Thirty-five percent of respondents to our poll, running for the past three weeks on Facebook, said Tshibaka is the most admirable Alaskan. She was followed by Mat-Su Borough Mayor Edna DeVries, Rep.-elect Jamie Allard, Rep. David Eastman, and Rep. Mike Cronk. Other Alaskans were mentioned, including Dr. Anne Zink, Dr. Ilona Farr, Gov. Mike Dunleavy, Anchorage Mayor Dave Bronson and even Rep. Mary Peltola and Sen. Lisa Murkowski.

Tshibaka announced her campaign to run for U.S. Senate against Murkowski in March of 2021. She fought tirelessly working each and every day on the campaign trail, coming from a relatively unknown candidate to a major threat to the Murkowski dynasty.

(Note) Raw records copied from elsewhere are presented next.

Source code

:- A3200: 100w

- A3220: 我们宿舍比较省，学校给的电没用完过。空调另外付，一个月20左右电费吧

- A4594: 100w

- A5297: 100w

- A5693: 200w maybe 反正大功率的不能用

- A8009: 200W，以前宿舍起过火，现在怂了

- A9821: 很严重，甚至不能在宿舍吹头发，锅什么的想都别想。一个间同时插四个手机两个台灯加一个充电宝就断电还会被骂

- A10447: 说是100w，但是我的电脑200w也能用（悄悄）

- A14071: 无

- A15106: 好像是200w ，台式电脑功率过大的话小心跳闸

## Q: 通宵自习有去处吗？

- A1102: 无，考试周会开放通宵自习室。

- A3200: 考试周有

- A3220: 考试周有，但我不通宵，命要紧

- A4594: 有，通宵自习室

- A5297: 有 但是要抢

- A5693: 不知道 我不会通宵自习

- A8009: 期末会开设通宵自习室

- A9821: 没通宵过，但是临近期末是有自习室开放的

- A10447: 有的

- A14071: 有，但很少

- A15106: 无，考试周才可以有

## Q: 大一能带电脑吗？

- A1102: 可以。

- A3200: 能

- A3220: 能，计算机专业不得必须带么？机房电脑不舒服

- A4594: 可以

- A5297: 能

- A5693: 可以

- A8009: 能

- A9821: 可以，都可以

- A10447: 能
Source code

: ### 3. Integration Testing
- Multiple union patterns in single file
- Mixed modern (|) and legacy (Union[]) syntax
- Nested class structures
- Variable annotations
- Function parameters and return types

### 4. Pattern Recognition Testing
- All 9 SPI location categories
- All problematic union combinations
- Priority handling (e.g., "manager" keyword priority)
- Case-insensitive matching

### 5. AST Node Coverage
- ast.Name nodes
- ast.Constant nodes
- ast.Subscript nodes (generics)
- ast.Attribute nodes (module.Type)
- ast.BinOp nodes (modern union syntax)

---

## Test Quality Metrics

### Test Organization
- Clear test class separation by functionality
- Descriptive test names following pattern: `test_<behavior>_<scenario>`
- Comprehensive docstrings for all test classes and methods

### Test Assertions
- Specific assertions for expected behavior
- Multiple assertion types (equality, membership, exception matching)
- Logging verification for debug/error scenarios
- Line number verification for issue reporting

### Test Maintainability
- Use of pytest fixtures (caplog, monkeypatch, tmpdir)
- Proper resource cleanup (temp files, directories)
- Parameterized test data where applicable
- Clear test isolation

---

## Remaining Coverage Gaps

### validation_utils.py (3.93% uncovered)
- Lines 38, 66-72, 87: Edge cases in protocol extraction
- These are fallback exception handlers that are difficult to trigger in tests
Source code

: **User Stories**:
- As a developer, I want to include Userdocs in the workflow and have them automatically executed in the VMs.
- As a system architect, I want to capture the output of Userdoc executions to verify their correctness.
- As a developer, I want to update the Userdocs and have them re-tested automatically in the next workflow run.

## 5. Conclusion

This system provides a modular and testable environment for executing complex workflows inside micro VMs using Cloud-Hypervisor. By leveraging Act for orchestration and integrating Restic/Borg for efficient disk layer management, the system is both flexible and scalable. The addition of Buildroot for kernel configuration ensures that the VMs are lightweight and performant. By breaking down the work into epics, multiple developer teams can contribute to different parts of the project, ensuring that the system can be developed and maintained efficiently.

Due to the new voting system that made it an open primary, Tshibaka was not able to become the Republican Party’s sole nominee on the November ballot, even though she had the Republican Party’s endorsement, and Murkowski was censured by the party. In the end, Murkowski won, and Tshibaka came in second — 117, 299 votes to Murkowski’s 135,972 — after Murkowski picked up nearly all of Democrat candidate Pat Chesbro’s second votes in ranked choice voting.

Tshibaka, born and raised in Alaska, left for college in Texas and then graduated from Harvard Law School. She went to work for the federal government as an inspector general, fighting fraud in government, and married and started a family before moving back to Alaska to join the administration of Gov. Mike Dunleavy. Two years later, she was running against Murkowski for the Senate.

The 2021 Alaskan of the Year was Jamie Allard, then an Anchorage Assemblyman and now heading to the Alaska Legislature as a representative for Eagle River.